Reid is a Catholic widower and Adler is a divorcee who directs what are called sexually-explicit art-house movies. She is best known for the award-winning Under the Skin, the tale of a teenage nymphomaniac.

In an interview last year, Reid described the video she made of his election campaign: "It should be called Not the General Election. She managed to miss every conceivable important event and it became something of a joke between us. Carine is interested in emotions and relationship and feelings rather than being well-organised or Stalinist. So you could predict that when anything exciting happened, the camera had been forgotten, the battery had run down or the film was not there."

Stalinist? New Labour?

From Stormont to India

Last Friday, John Hume was awarded India's biggest honour - the Mahatma Gandhi Peace Prize - and spent eight days in the country, accompanied by Ambassador Philip McDonagh, talking on conflict resolution. He met many Irish religious working there and came away hugely impressed with their contribution.

In Sri Lanka, Hume had talks with President Chandrika Cumaratung, daughter of the famous Mrs Bandrianika.
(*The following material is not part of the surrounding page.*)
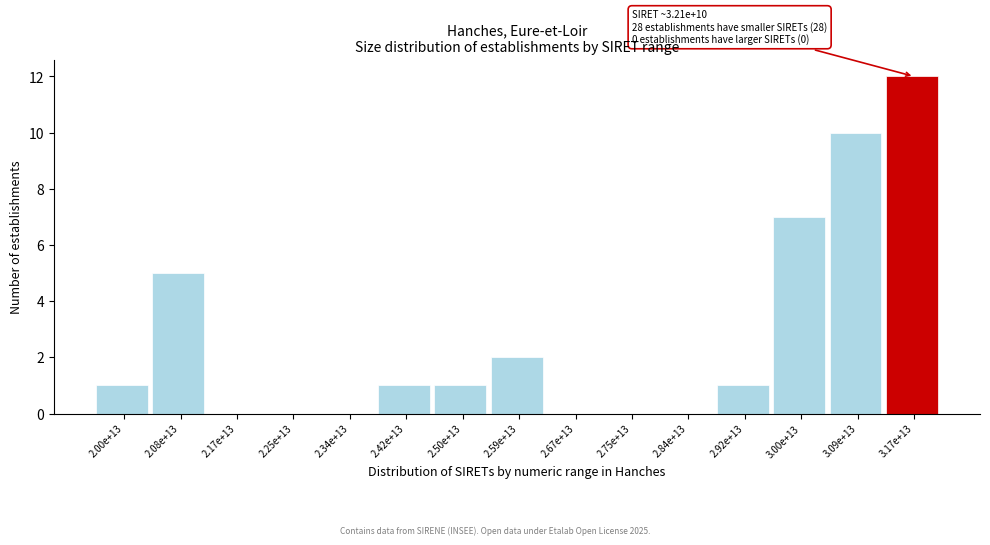

Reading right to left, list all the values displayed in this chart.

3.17e+13=12	3.09e+13=10	3.00e+13=7	2.92e+13=1	2.84e+13=0	2.75e+13=0	2.67e+13=0	2.59e+13=2	2.50e+13=1	2.42e+13=1	2.34e+13=0	2.25e+13=0	2.17e+13=0	2.08e+13=5	2.00e+13=1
When she noticed the red button in his lapel denoting a Chevalier de la Légion d'honneur, she spoke in French. It was, McDonagh told Quidnunc, the greatest blow for French as a world language since John Knox conversed in French with Mary Queen of Scots. The meeting was in the old Colombo house of the island's governor and there was speculation among the participants as to whether Lady Gregory had lived there with her husband Sir William Gregory, governor of Ceylon.
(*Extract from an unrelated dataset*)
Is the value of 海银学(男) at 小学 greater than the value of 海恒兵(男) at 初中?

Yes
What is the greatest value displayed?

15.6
At a reception for Hume in the ambassador's residence in Delhi, the British high commissioner Sir Rob Young and McDonagh agreed to appear in Oscar Wilde's The Importance of Being Earnest in the spring, with the scenes moving between the British garden and the Irish residence.

Bringing Europe closer

Members of the Oireachtas, in a non-party sense, are seeking one of their number to fill the third Irish place at the great new European convention which opens in Brussels on March 1st. Under chairman Valéry Giscard d'Estaing, it is designed to examine issues for the 2004 Inter Governmental Conference (IGC). The problem is they are looking for someone who will be re-elected here in May but will be freely available now for Europe meetings and won't spend all the time campaigning. It rules out many - Des O'Malley on the first criteria. The convention will be concerned with how the Union is moving forward and in bringing it closer to the people.
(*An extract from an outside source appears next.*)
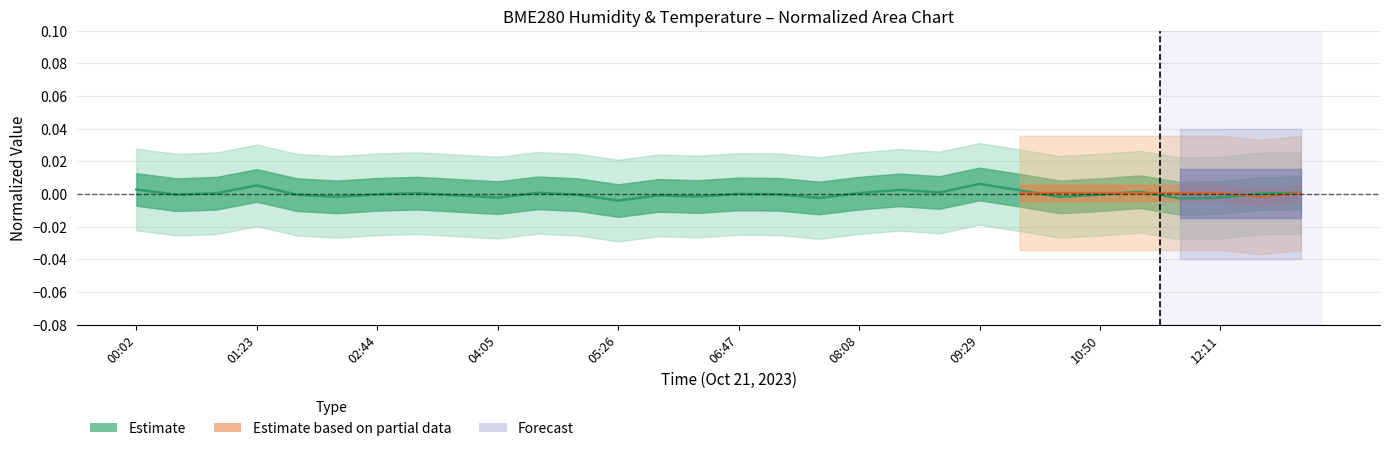

What position from the right is 04:59?

19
Each member-state sends three delegates - a government nominee and two elected parliamentarians - and there are delegates also from the candidates states, the Parliament and the Commission. An interim report is expected in time for the Barcelona summit in June.

The Government has already nominated former commissioner Ray MacSharry, whom one Eurocrat described as an excellent choice in that he knows the ropes and is considered a tough cookie. Fine Gael is putting forward John Bruton, former taoiseach, well-known Europhile and a vice-president of the Christian Democrats. A high-powered team, so far, likely to commandrespect at rough negotiations. However, a whips' meeting on Wednesday night failed to reach agreement on the third nominee.

The Greens and Sinn Féin, who have three TDs between them, want an anti-Nice person but the chances of that are nil and zero.

Nominations were supposed to be in Brussels by last Friday. Further whips' meetings are planned.

Castro castigation

The great and the good from Ireland gathered on Monday for a dinner hosted by the Smurfit Business School at the Waldorf Astoria in New York, as part of the World Economic Forum. Mark Durkan, Gerry Adams, David Ervine, Sean O hUiginn and Irish consul in New York, Eugene Hutchinson, were all there. David Trimble, who had attended the debate earlier on the peace process did not turn up. As the guests were leaving, Myles Ambrose, a well-known fundraiser for the Republican Party, loudly berated Adams for going to Cuba and letting the side down. "I had to make a judgment call," replied Adams.

On his US visit, Adams got a lot of stick from friend and foe, but mostly friend, and it is generally viewed that he greatly underestimated the amount of anti-Fidel Castro feeling among conservative supporters, long stalwarts of Sinn Féin and a united Ireland.